■ **Work task**
Put the lines of the records into a numbered list, from the line containing "To the nearest" through the last line of the records, both ends included. Omit blank lines and the picture lines.

■ **Source records**
Segment Open

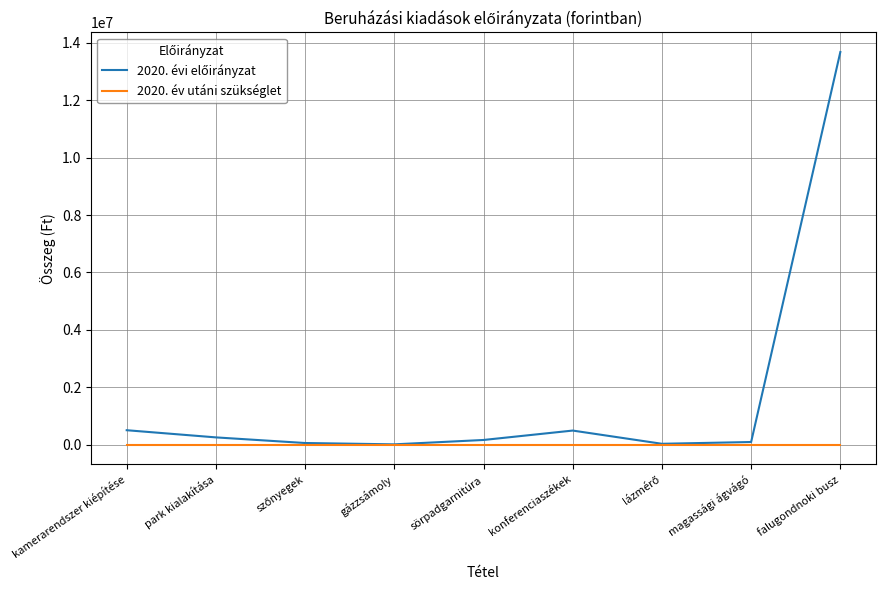

At which category is the sum across all series the highest?

falugondnoki busz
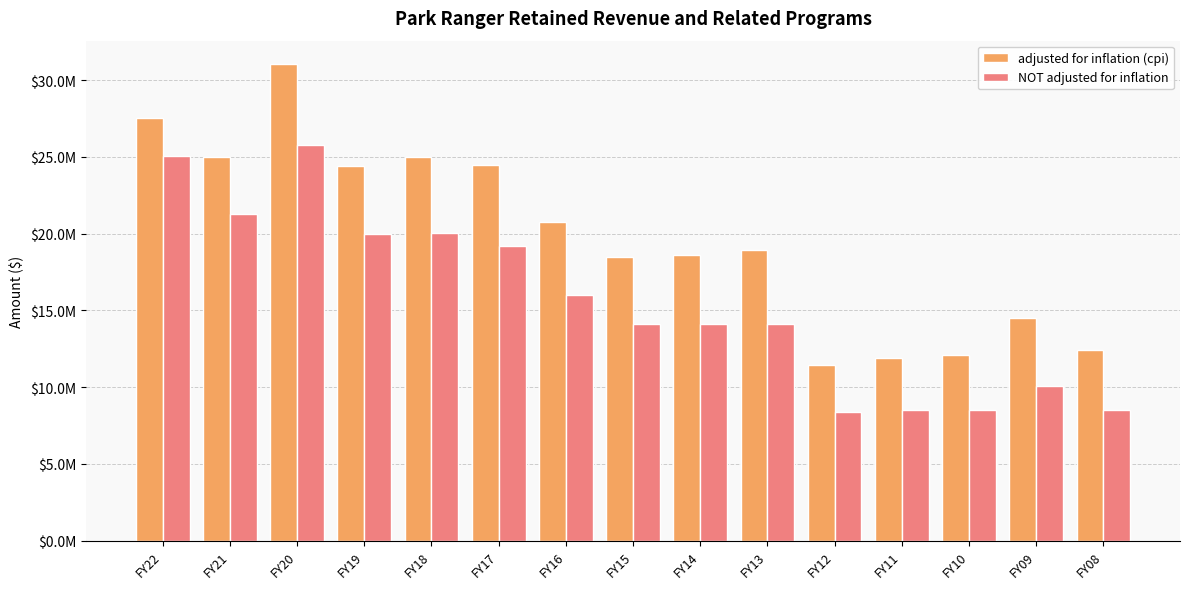

What are all the series names shown in the legend?

adjusted for inflation (cpi), NOT adjusted for inflation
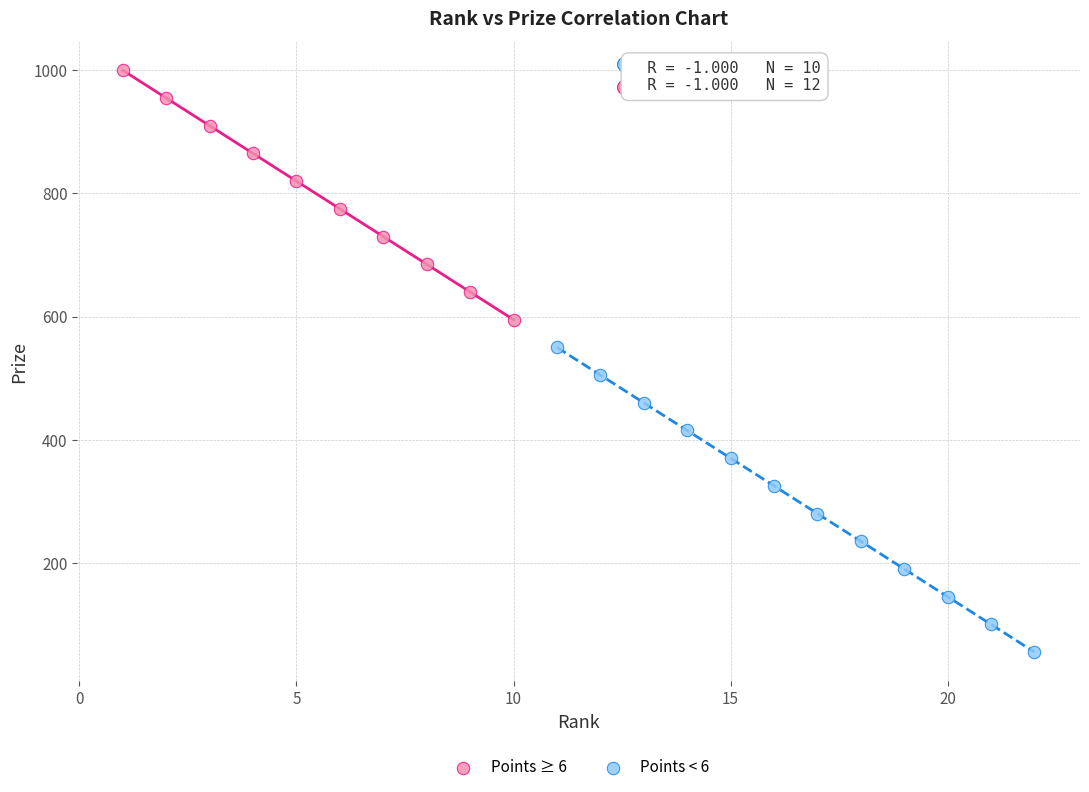

Which series has the widest spread of Y values?

Points < 6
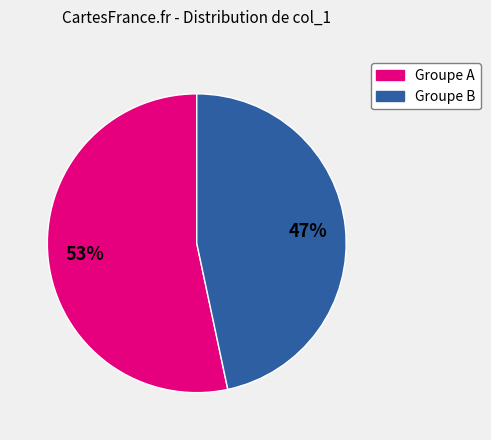

To the nearest percent, what is the average slice percentage?

50%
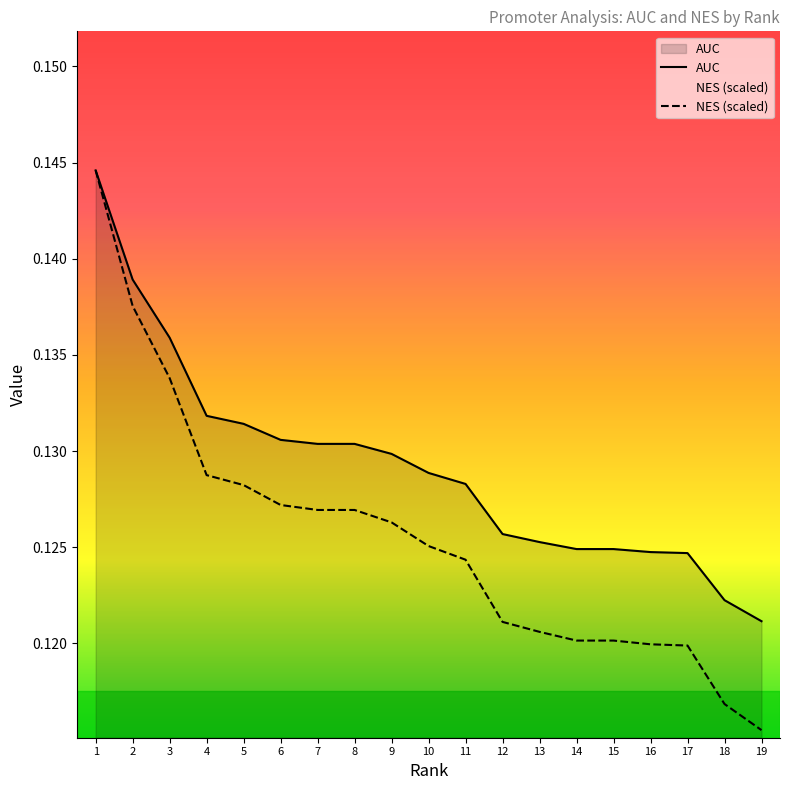

True or false: NES and AUC cross at least once.

False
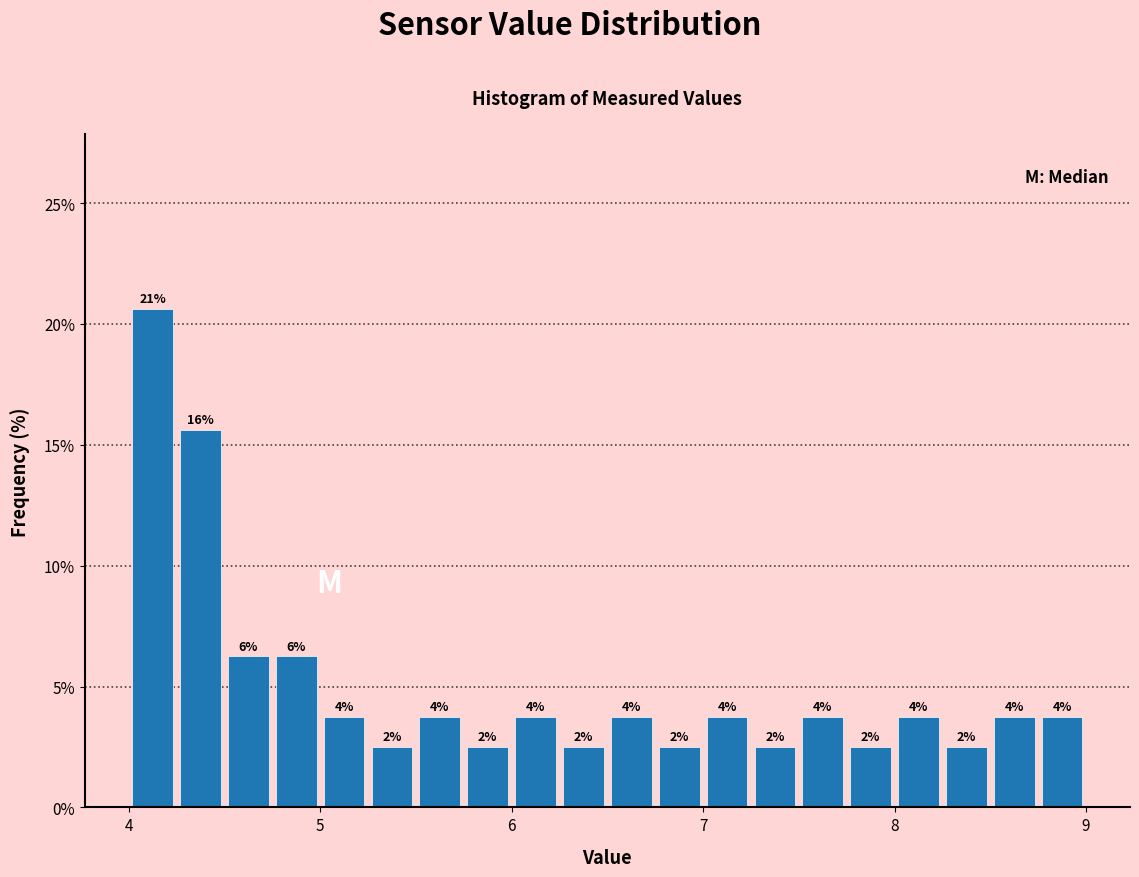

Around what value on the x-axis is the tallest bar? Give the approximate position of its centre, as read against the axis.

4.1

Segment Closed

■ **Task answer**
1. To the nearest percent, what is the average slice percentage?
2. 50%
3. True or false: NES and AUC cross at least once.
4. False
5. Around what value on the x-axis is the tallest bar? Give the approximate position of its centre, as read against the axis.
6. 4.1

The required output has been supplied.